Toutes mes pensées vont à son épouse, que j’ai connue lors d’une des croisières gastronomiques du France où Taillevent a réussi des prouesses de logistique pour servir des plats d’une cuisson parfaite à près de 2000 personnes.

Mes pensées vont aussi à Valérie, qui reprendra les rênes et peut compter sur l’amitié de l’abondante et raffinée clientèle du restaurant.

Mes pensées vont aussi à Alain Solivérès, le chef qui officie dans l’ombre mais sans lequel Taillevent ne serait pas ce qu’il est. Et aussi au personnel engagé dans une recherche d'excellence qui est l'un des succès de la rigueur de Jean-Claude Vrinat.
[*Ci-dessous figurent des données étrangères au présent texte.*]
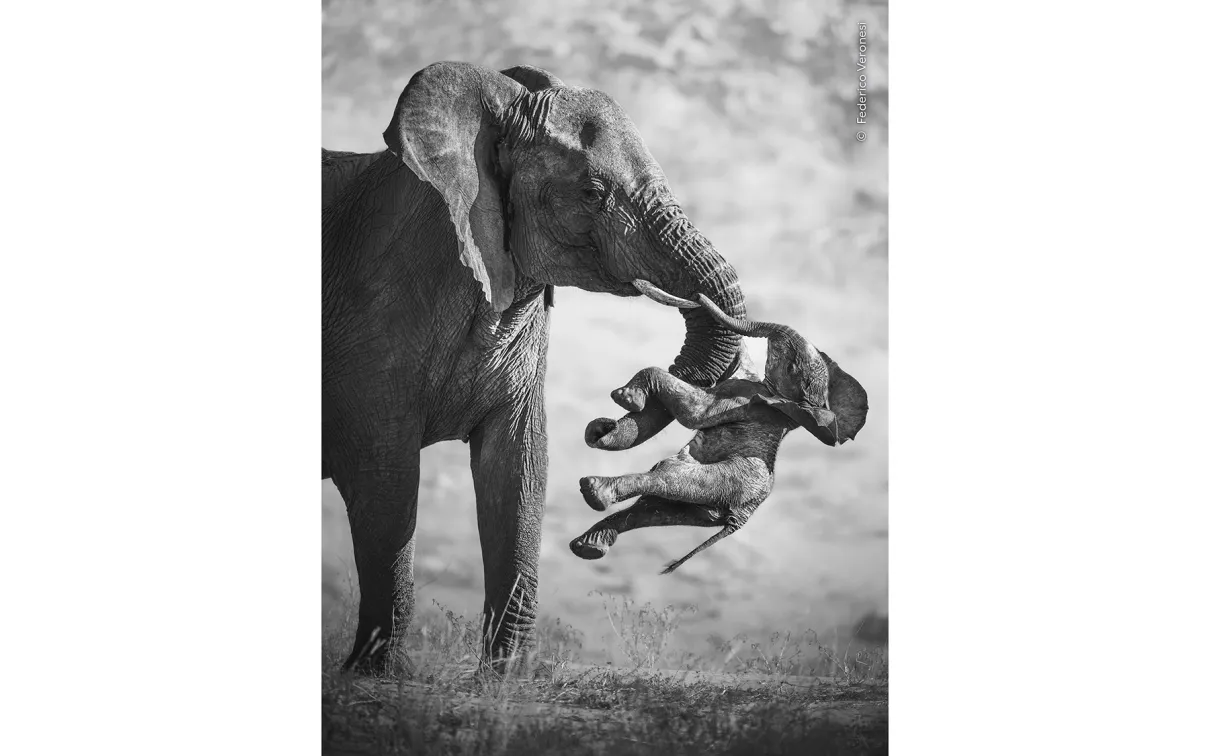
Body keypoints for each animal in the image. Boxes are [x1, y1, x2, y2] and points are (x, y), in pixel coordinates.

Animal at [322, 62, 750, 673]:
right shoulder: (372, 323)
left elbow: (519, 469)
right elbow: (387, 482)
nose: (607, 417)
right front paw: (378, 677)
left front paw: (506, 680)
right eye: (593, 192)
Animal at [572, 286, 868, 573]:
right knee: (653, 508)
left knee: (667, 477)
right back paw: (588, 545)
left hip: (726, 482)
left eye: (791, 365)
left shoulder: (743, 398)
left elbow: (694, 413)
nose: (697, 296)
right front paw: (601, 428)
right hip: (707, 505)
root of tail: (740, 518)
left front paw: (626, 399)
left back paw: (594, 492)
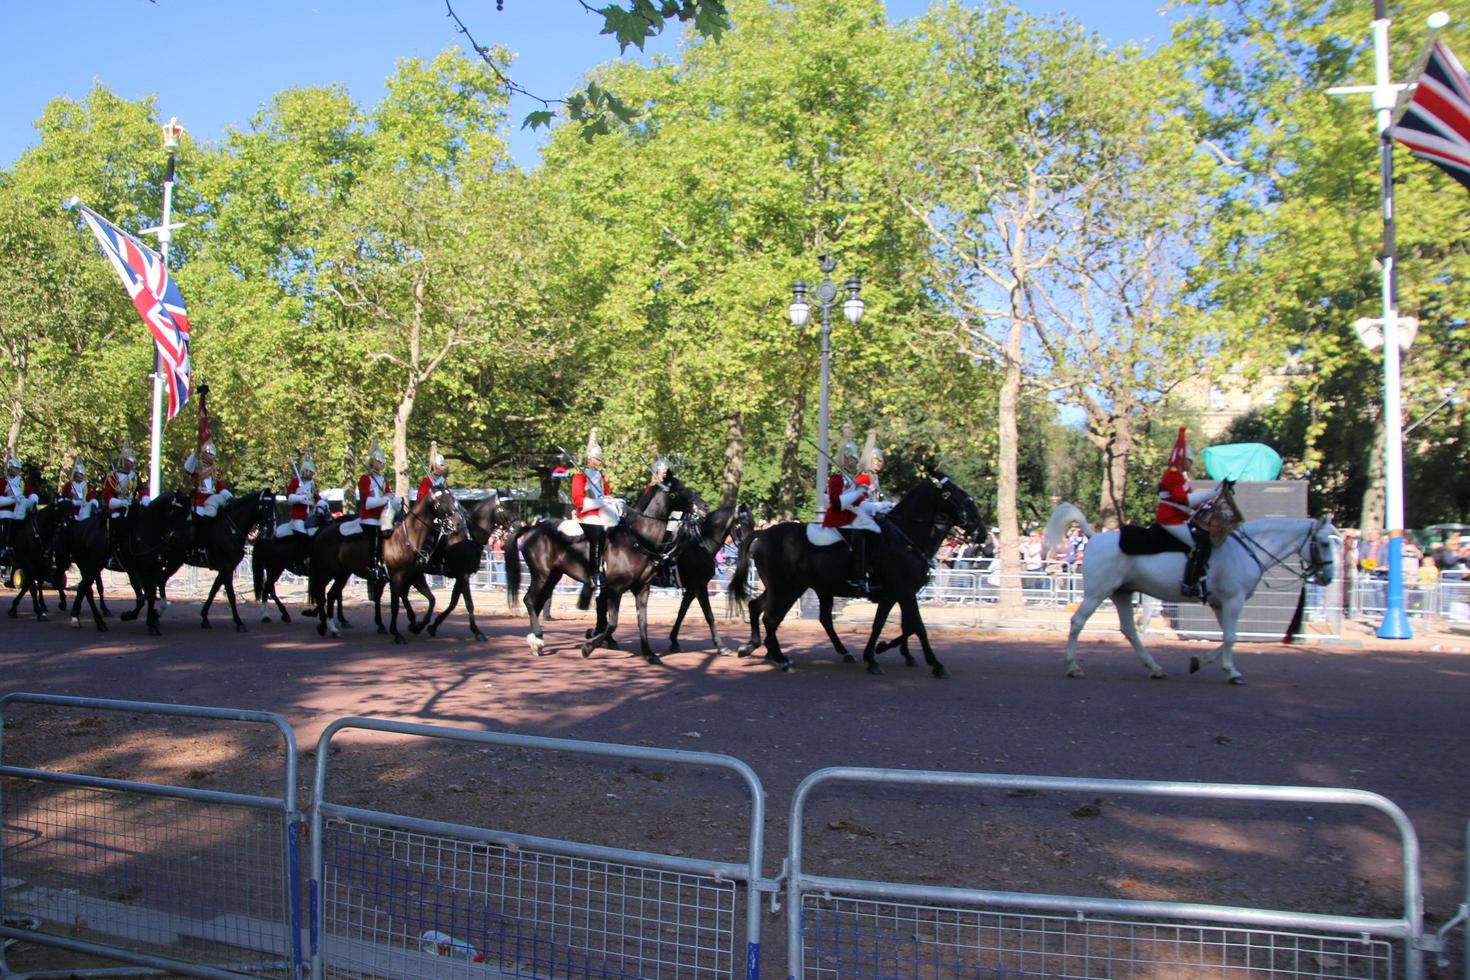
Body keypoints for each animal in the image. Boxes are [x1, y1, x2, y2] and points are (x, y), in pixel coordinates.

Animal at [508, 481, 702, 667]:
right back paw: (537, 638)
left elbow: (642, 622)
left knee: (538, 603)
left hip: (553, 576)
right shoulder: (615, 589)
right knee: (529, 600)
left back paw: (535, 640)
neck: (638, 539)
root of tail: (531, 529)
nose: (703, 506)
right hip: (541, 575)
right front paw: (588, 647)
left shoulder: (642, 589)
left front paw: (649, 654)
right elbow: (612, 623)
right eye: (678, 490)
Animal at [726, 478, 981, 678]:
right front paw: (935, 664)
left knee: (761, 608)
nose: (980, 533)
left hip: (789, 588)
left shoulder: (893, 595)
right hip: (787, 589)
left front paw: (877, 654)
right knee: (771, 618)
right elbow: (917, 626)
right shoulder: (905, 591)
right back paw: (780, 658)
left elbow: (889, 625)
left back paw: (756, 648)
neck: (905, 538)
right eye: (958, 496)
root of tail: (763, 534)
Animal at [1040, 505, 1340, 681]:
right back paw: (1073, 665)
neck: (1245, 550)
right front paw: (1232, 671)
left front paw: (1201, 661)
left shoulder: (1221, 604)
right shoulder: (1233, 600)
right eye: (1325, 543)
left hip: (1122, 593)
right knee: (1078, 622)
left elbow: (1227, 637)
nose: (1328, 577)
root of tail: (1093, 537)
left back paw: (1155, 668)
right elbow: (1231, 637)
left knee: (1129, 630)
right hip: (1097, 593)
Nous nous souviendrons longtemps d’une homme d’un raffinement hors du commun, d’un sens de l’accueil unique, d’une volonté de perfection infatigable, qui nous a permis et m’a permis de faire certains des dîners les plus émouvants de ma vie.

Le dernier en date, du 22 novembre 2007 mérite d’être rappelé, en hommage à ce grand homme de la gastronomie :

92ème dîner de wine-dinners le 22 novembre 2007 au restaurant Taillevent

Les vins de la collection wine-dinners en hommage à Joseph Asch

Champagne Dry Monopole, Heidsieck & Co en Magnum 1955

Vouvray sec, clos de Nouys, domaine Maurice Audebert 1966

Pinot Gris Réserve spéciale, Schlumberger 1953

Château Laville Haut-Brion 1948

Vin d’Arbois Vigne de Pasteur 1968

Château Latour 1957

La Tâche, domaine de la Romanée Conti 1955

Nuits Saint-Georges « Les Cailles » Morin Pères & Fils 1915

Anjou Caves Prunier 1928

Château Lafaurie-Peyraguey  Sauternes 1964

Clos du Pape Fargues  Sauternes 1924

Vin de Massandra, Madère, Collection Massandra (19°) 1953

Le menu, créé sous l’autorité de Jean-Claude Vrinat par Alain Solivérès

Rémoulade de tourteau à l’aneth, crème fleurette citronnée

Epeautre du pays de Sault en risotto aux champignons

Viennoise de sole, boutons de guêtre et vieux comté

Palombe rôtie aux légumes d’automne caramélisés

Tourte de lapin de garenne au genièvre

Cristalline aux coings, glace au riz au lait

Croustillant au chocolat et aux fèves de Tonka

Je concluais mon récit par ces mots : Taillevent a fait comme à son habitude une prestation de grande qualité. Le service efficace, la gentillesse de Jean-Claude Vrinat, le menu bien ordonnancé qui a produit quelques accords rares, le salon de toute beauté, tout cela portait au bonheur. Mais ce fut l’ambiance de la table qui a fait de ce dîner un moment d’une intensité exceptionnelle. Un ami de Joseph qui participait au repas au château d’Yquem fit un petit speech pétillant d’esprit sur Joe et Elizabeth, avec sensibilité, exprima tout ce que Thanksgiving Day apportait à la joie amicale et familiale. Tout le monde a communié à l’amitié, à la bonne chère et aux vins anciens. Ce fut l’un des plus enthousiasmants de mes dîners.

Longue vie à son restaurant, pour que son action se prolonge dans la voie qu'il a tracée.